Author: Tzannou, Ifigeneia; Nicholas, Sarah K; Lulla, Premal; Aguayo-Hiraldo, Paibel I; Misra, Anisha; Martinez, Caridad A; Machado, Annette A; Orange, Jordan S; Piedra, Pedro A; Vera, Juan F; Leen, Ann M
                    Title: Immunologic Profiling of Human Metapneumovirus for the Development of Targeted Immunotherapy  Cord-id: s8t2udxj  Document date: 2017_7_25
                    ID: s8t2udxj
                    
                    Snippet: Human metapneumovirus (hMPV) is a respiratory virus detected in ≥9% of allogeneic hematopoietic stem cell transplant (HSCT) recipients, in whom it can cause significant morbidity and mortality. Given the lack of effective antivirals, we investigated the potential for immunotherapeutic intervention, using adoptively transferred T cells. Thus, we characterized the cellular immune response to the virus and identified F, N, M2-1, M, and P as immunodominant target antigens. Reactive T cells were po
                    
                    
                    
                     
                    
                    
                    
                    
                        
                            
                                Document: Human metapneumovirus (hMPV) is a respiratory virus detected in ≥9% of allogeneic hematopoietic stem cell transplant (HSCT) recipients, in whom it can cause significant morbidity and mortality. Given the lack of effective antivirals, we investigated the potential for immunotherapeutic intervention, using adoptively transferred T cells. Thus, we characterized the cellular immune response to the virus and identified F, N, M2-1, M, and P as immunodominant target antigens.

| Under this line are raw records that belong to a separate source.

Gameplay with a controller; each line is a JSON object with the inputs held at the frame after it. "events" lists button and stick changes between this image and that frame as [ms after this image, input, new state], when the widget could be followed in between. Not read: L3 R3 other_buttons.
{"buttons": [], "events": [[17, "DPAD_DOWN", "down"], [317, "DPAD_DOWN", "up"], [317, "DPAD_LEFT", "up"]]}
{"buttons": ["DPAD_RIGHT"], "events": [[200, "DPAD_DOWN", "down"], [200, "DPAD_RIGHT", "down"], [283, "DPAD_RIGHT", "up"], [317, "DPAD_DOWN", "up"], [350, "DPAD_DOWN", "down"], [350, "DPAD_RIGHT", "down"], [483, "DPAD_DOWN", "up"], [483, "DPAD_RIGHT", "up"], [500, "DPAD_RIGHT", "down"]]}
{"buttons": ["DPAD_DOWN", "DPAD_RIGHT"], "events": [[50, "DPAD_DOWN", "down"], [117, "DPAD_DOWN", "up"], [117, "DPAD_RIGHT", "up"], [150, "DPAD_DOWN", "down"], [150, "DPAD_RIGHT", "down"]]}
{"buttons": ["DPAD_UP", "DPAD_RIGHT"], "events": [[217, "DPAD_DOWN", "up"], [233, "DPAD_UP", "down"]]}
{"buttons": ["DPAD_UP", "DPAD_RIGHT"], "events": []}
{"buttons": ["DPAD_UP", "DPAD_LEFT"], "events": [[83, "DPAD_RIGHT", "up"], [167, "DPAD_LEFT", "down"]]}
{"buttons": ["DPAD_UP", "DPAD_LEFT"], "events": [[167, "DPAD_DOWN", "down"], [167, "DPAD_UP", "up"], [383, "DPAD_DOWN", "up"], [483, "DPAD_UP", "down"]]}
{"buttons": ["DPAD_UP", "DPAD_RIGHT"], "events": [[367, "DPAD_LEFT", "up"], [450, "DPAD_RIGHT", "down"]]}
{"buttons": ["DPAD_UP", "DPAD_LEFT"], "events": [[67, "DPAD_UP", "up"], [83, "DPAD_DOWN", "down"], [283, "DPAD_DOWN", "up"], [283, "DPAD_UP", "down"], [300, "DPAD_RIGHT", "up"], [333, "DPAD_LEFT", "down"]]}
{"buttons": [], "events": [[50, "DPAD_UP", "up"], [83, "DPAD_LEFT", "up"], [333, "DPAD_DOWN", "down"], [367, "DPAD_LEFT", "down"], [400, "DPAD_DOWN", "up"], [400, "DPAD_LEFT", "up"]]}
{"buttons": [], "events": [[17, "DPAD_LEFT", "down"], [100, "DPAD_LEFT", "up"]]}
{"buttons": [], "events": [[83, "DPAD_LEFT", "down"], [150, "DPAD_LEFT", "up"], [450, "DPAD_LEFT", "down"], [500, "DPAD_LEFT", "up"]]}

Reactive T cells were polyclonal (ie, they expressed CD4 and CD8), T-helper type 1 polarized, and polyfunctional (ie, they produced interferon γ, tumor necrosis factor α, granulocyte-macrophage colony-stimulating factor, and granzyme B), and they were able to kill autologous antigen-loaded targets. The detection of hMPV-specific T cells in HSCT recipients who endogenously controlled active infections support the clinical importance of T-cell immunity in mediating protective antiviral effects. Our results demonstrate the feasibility of developing an immunotherapy for immunocompromised patients with uncontrolled infections.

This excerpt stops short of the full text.